Monkeypox infections on the rise in Europe: WHO

The head of Europe at the World Health Organization has warned that monkey pox cases in the region have tripled in the past two weeks and urged countries to do more to ensure the previously rare disease did not become entrenched on the continent.

Hans Kluge said in a statement that more efforts were needed, despite the United Nations health organization’s decision last week that the escalating outbreak had not yet warranted declaring it a global health emergency.

“Urgent and concerted action is necessary if we are to turn a corner in the race to reverse the ongoing spread of this disease,” Kluge said.

More than 5,000 cases of monkeypox have been reported from 51 countries around the world, according to the U.S. Centers for Disease Control and Prevention.

Kluge said the number of infections in Europe represents about 90 percent of the global total, noting that 31 countries in WHO’s European region have identified cases.

Kluge said data reported to the WHO shows that 99 percent of the cases were in men — and the majority of those were in men who have sex with men.

But he said there were now “small numbers” of cases among household contacts, including children.

Most people reported symptoms such as rash, fever, fatigue, muscle aches, vomiting, and chills.

Scientists warn that anyone who comes in close physical contact with someone who has monkey pox or their clothing or bedding is at risk of infection, regardless of their sexual orientation.

Vulnerable populations such as children and pregnant women are at greater risk of serious illness.

About 10 percent of patients were hospitalized for treatment or in isolation, and one person was admitted to an intensive care unit.

No deaths have been reported.

Kluge said the problem of stigma in some countries could make some people wary of seeking health care and said WHO was working with partners, including organizers of gay pride events.
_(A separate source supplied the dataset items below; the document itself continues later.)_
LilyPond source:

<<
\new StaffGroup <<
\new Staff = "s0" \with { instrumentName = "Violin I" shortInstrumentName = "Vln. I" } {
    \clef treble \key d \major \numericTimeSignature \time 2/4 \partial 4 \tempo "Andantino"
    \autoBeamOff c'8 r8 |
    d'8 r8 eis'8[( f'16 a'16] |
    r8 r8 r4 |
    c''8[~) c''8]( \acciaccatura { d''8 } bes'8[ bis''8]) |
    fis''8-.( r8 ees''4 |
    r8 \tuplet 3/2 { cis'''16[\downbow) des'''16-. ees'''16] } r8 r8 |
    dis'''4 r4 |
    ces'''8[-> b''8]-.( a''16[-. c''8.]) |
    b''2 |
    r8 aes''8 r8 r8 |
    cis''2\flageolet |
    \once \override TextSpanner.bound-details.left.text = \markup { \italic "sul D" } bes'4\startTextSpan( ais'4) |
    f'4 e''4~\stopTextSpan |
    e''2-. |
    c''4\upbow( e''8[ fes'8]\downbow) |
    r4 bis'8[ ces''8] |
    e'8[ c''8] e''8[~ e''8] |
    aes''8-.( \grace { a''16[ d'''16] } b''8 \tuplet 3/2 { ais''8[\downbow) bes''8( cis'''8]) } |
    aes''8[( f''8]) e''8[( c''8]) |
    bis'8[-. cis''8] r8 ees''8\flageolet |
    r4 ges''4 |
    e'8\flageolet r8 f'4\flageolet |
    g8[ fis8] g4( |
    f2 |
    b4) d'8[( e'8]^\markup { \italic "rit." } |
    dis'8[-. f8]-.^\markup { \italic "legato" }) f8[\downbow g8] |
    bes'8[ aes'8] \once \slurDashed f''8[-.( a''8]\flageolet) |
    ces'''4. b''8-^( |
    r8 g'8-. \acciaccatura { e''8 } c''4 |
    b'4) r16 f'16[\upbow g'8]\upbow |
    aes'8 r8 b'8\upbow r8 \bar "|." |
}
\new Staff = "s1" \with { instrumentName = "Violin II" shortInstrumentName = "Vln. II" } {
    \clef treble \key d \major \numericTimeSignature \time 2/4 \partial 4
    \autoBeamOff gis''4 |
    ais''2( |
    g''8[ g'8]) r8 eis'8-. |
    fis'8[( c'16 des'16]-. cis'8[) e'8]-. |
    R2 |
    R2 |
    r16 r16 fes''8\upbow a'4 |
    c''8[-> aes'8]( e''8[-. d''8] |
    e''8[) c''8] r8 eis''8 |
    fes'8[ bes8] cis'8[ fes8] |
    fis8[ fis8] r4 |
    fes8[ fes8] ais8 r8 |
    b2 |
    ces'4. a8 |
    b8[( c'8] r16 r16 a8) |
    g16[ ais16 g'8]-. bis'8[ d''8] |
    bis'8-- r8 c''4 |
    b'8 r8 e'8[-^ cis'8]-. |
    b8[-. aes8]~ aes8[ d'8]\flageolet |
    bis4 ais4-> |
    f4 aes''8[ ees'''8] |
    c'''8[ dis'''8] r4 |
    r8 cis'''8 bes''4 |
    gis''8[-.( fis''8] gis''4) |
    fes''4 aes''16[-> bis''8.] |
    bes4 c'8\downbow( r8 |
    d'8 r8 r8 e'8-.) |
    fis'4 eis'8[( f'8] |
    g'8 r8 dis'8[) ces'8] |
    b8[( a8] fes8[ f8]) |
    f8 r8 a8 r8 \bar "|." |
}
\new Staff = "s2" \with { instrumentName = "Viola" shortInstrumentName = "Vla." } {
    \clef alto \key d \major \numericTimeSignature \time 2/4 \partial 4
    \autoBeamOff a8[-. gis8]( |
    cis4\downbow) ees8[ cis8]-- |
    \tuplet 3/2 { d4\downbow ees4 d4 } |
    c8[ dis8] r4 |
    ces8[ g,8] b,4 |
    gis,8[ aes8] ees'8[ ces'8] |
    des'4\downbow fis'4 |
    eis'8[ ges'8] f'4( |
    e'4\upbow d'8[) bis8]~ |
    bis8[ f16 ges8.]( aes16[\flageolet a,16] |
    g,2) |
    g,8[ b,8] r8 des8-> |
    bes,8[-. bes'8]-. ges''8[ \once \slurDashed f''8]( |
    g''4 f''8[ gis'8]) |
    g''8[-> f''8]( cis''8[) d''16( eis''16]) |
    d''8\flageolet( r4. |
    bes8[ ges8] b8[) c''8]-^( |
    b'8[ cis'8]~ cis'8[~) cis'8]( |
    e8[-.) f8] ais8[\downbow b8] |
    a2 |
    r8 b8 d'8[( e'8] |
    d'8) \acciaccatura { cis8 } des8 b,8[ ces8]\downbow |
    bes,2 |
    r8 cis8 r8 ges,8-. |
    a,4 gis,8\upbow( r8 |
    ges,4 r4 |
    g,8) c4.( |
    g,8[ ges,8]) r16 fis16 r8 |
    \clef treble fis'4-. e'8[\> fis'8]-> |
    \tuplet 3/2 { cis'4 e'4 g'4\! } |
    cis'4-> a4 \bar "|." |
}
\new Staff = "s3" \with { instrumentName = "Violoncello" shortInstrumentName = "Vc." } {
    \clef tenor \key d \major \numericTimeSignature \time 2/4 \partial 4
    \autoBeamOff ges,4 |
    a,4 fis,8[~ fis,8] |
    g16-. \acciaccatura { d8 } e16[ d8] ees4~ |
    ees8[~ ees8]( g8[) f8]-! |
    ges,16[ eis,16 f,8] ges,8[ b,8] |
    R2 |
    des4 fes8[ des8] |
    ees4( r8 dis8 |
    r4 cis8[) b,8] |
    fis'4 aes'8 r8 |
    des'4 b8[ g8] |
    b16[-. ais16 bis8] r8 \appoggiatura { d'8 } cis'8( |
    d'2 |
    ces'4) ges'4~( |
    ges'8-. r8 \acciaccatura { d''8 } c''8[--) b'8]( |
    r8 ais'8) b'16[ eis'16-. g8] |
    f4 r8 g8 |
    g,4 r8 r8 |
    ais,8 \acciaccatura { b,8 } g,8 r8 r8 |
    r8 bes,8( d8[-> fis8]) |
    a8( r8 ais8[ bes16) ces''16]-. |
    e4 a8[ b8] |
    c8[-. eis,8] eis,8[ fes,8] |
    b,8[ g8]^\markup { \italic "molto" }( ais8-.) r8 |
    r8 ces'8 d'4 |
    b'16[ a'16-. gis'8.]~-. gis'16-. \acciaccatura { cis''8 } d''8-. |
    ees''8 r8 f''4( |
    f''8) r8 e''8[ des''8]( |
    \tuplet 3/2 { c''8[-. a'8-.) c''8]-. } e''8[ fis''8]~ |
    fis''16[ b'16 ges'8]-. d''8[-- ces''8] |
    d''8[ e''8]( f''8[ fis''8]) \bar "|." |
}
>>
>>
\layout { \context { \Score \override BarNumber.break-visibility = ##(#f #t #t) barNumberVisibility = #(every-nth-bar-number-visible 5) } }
In the United Kingdom, which has the largest monkeypox outbreak outside of Africa, officials have noted that the disease is spreading in “defined sexual networks of homosexuals, bisexuals or men who have sex with men”.

UK health authorities said there were no signs of ongoing transmission outside those populations.

A senior WHO adviser said in May that the spike in cases in Europe was likely linked to sexual activity by men at two rave parties in Spain and Belgium, and speculated the appearance in the gay and bisexual community was a “random event”.

British experts have said that most of the cases in the country involve men who reported having sex with other men in places such as saunas and sex clubs.

Ahead of gay pride events in the UK this weekend, London’s top public health doctor asked people who have monkey pox symptoms, such as swollen glands or blisters, to stay at home.

WHO Europe Director Kluge called on countries to scale up their surveillance and genetic sequencing capabilities for monkeypox so that cases can be identified quickly and measures taken to prevent further transmission.

He said that the procurement of vaccines “must apply the principles of justice”.

The main vaccine used against monkeypox was originally developed for smallpox and the European Medicines Agency said earlier this week it was beginning to evaluate whether the monkeypox injection should be approved.

The WHO has said that the supply of the vaccine, made by Bavarian Nordic, is extremely limited.

Some countries, including the UK and Germany, have already started vaccinating people at high risk for monkey pox; the UK recently expanded its vaccination program to offer the injection to mainly gay and bisexual men who have multiple sexual partners and who are believed to be the most vulnerable.

Until May, monkeypox was never known to cause major outbreaks outside of central and western Africa, where the disease is endemic to several countries and usually causes limited outbreaks when it jumps from infected wildlife to humans.

To date, there have been about 1,800 suspected cases of monkey pox, including more than 70 deaths in Africa.

Vaccines have never been used to stop monkeypox outbreaks in Africa.

The WHO’s Africa office this week said countries with vaccine stocks “reserve them mainly for their own populations.”